VIVER LÁ
O título completo de VIVER LÁ é tão longo quanto grande parte das suas tomadas: “Vivir allí no es el infierno, es el fuego del desierto. La plenitud de la vida, que quedó ahí como un árbol“. Numa localidade erma do Deserto de Atacama, um velho camponês lida com suas cabras, galinhas, cachorro e cavalo. A câmera se mantém quase sempre muito afastada, numa postura de observação distante e experimental.

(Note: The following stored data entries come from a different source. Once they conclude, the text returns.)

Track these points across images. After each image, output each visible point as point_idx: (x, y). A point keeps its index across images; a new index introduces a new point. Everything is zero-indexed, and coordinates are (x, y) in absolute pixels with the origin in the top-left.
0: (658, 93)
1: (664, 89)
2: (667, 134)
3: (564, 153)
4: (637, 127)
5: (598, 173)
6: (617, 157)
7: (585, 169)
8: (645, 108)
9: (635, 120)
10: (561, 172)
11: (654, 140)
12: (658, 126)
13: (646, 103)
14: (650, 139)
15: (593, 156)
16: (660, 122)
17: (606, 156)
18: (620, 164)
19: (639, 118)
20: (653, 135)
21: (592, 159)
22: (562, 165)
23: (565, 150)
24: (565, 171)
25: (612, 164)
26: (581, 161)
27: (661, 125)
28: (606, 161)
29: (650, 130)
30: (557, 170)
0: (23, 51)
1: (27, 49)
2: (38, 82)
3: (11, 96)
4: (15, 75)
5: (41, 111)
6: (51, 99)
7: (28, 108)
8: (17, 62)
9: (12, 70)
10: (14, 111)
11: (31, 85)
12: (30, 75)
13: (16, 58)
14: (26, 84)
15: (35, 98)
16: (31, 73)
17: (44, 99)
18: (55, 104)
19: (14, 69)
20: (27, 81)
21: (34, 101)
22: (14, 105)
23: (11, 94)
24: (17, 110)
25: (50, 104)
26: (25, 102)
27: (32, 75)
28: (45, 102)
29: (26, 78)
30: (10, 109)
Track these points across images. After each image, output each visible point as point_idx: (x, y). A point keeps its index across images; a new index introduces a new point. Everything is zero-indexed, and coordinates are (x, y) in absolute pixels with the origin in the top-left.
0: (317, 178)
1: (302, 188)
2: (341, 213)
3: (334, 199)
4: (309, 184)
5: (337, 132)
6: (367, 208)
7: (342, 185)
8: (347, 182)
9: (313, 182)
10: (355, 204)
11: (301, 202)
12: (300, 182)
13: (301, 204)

Quase não se ouve palavra, exceto por monólogos do homem com os animais, uma rápida conversa e um misterioso off feminino.
Nessa coprodução chileno-brasileira, Javiera Veliz Fajardo propõe uma meditação muda sobre suas raízes atacamenhas. Sua câmera se detém não só sobre o camponês, mas também sobre as colinas nuas de Totoral, árvores, flores e um rio que – menciona-se – vez por outra provoca aluviões e destrói os olivais. A montagem organiza os longos planos gerais ora por cortes secos que lembram um poema de João Cabral de Melo Neto, ora por lentíssimas fusões que remetem à quase imperceptível passagem do tempo naquele lugar adormecido.
Essa poética do não acontecimento quer nos ensinar a não esperar nada além do que está dado no quadro. Ao contrário do calabrês As Quatro Voltas, com o qual a princípio se parece, não há um ciclo vital a ser acompanhado, nem surpresas no interior das cenas. O efeito pode ser imersivo pela beleza dos enquadramentos e a sedução do silêncio. Mas pode ser também decepcionante para quem não consegue lutar contra as expectativas.